A former Saskatoon radio host is reaching out to anyone who can help to shed new light on a 32-year-old cold case.
Dave Scharf, better known as Rambling Dave, is writing a book about the life and death of Shawn Reineke.
The 18-year-old from Hodgeville, Sask. was found at the bottom of a garbage chute in the Seager Wheeler Hall, a University of Saskatchewan residence, in 1984.
Scharf, who now works as a journalist in Ottawa, said Reineke’s story has never left him.
“The story always kind of was there in my mind for many years. Literally every time I ever drove down Cumberland Avenue and looked over at Seager Wheeler Hall, Shawn popped into my head,” he said.

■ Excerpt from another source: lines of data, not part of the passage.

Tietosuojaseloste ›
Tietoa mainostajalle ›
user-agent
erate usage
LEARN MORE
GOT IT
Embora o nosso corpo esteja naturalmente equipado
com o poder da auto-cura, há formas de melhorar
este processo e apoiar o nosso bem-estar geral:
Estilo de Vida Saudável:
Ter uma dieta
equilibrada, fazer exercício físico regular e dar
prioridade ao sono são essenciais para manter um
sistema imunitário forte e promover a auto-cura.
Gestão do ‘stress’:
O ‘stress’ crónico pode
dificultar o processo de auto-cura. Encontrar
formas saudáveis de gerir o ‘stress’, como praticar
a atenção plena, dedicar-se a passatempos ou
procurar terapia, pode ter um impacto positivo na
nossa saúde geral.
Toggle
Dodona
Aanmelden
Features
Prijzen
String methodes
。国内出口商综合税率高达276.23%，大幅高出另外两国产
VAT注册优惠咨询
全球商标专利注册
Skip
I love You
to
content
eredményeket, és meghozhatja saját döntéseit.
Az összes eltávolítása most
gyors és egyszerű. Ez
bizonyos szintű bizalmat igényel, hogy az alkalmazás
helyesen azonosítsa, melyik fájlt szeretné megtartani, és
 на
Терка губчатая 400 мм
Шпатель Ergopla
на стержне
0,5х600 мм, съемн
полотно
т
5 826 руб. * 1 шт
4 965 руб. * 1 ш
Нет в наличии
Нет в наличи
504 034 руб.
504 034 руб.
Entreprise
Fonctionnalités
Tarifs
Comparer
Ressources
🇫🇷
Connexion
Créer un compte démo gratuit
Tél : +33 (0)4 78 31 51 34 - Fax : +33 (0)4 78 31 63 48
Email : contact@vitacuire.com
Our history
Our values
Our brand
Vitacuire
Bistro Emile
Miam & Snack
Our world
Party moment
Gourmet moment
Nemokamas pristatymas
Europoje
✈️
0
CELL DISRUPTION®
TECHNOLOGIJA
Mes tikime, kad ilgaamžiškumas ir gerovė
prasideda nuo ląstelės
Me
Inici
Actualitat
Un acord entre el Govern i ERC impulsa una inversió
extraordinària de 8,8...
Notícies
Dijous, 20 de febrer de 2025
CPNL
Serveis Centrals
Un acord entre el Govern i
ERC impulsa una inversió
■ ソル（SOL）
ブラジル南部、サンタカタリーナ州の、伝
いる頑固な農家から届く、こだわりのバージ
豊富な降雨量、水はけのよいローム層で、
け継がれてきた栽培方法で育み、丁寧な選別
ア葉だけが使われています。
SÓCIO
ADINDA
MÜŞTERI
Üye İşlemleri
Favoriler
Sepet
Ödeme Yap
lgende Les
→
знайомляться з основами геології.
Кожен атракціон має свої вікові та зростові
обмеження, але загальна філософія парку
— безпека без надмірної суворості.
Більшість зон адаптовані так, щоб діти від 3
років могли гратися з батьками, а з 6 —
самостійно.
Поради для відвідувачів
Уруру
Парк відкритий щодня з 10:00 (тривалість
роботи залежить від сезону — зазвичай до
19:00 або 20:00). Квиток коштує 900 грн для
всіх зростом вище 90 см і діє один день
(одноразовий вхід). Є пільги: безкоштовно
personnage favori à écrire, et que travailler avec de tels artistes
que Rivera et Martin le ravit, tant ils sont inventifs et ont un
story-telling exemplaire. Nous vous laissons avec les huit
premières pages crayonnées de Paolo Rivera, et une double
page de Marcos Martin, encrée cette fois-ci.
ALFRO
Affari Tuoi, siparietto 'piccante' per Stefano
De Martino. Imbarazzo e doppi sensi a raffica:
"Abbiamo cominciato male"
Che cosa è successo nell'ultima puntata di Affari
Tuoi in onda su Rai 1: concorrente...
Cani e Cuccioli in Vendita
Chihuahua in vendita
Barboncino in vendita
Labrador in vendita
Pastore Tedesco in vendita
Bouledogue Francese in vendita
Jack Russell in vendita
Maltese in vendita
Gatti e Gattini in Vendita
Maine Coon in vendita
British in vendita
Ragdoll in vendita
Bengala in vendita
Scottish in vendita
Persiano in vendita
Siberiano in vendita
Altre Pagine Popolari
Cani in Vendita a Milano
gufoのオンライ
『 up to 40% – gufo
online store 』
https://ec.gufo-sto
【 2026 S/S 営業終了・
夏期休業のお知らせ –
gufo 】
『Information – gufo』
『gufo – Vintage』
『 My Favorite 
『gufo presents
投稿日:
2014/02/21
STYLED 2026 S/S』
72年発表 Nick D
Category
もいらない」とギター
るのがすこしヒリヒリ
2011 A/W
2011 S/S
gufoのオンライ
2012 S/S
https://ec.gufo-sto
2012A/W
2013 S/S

Reineke, who was neither a student nor a tenant, was attending a party on the 14th floor of the building south of the university campus on Sept. 28, 1984, when he passed out on a couch on the 12th floor.
“Would I like to solve the case? Of course I would. Is that my expectation? I think that’s extremely unlikely.”
A group of people found him and, as a prank, decided to hold a mock funeral.
They covered Reineke in mustard and shaving cream, and tied a fake death certificate to his toe. They then put him in the elevator, expecting him to go to the bottom floor where a security guard would find him.
Instead, a trail of shaving cream and mustard was found leading out the elevator on the ninth floor to the garbage chute. Reineke was found on the bottom floor in a steel bin at the bottom of the chute with critical injuries.
He died the next day after he was removed from life support.
“A group of students held a mock funeral for Shawn and then shortly thereafter, he was dead. That’s a pretty remarkable tale,” Scharf said.
To this day, it’s unknown how exactly Reineke ended up going feet-first down the chute.
A coroner’s inquest found it “highly unlikely that Mr. Shawn Reineke placed himself into the garbage chute.”
Scharf said after years of curiosity, he finally decided to find out what the investigation had uncovered.
First, however, he sought the blessing of Reineke’s parents, Don and Ruby.
“You’re approaching somebody about the death of their child,” Scharf said. “And even though it’s 32 years ago, my anticipation was that they’re not over it.”
What he found was a family who still missed their son, but held no sense of anger or vindictiveness and pointed no fingers of blame.
Scharf said he left “feeling a real warmth” for them and understanding that as much as closure would be fulfilling for everyone, the family was also happy to go on with life.
“Would I like to solve the case? Of course I would. Is that my expectation? I think that’s extremely unlikely,” he said, adding the point isn’t to get someone charged, but rather complete the story.
He poured over the 900-page coroner’s inquest and began seeking out those who testified.
He said he hasn’t uncovered many new details about the case, but he has found many media reports from the time contained inaccurate or spotty information.
Because he has been unable to reach some of the 20 people who testified, he set up a website hoping they will reach out to him.
He also wants to talk to anyone who personally knew Reineke, to turn him from a victim or party boy into the living, breathing young adult who “played hockey, went to high school, drank beer and had a girlfriend.”
With the family’s permission, he also wants his book to explore how society abandons children and young adults to booze rather than talking to them and developing good habits.
Finally, he hopes the book can be used by police everywhere to learn how to handle cases where there’s no more investigating to do and a mountain of evidence, but not enough to charge anyone.
“I just want to talk to people,” Scharf said.
“I don’t have any axe to grind. I don’t have anything other than a desire to have a conversation.”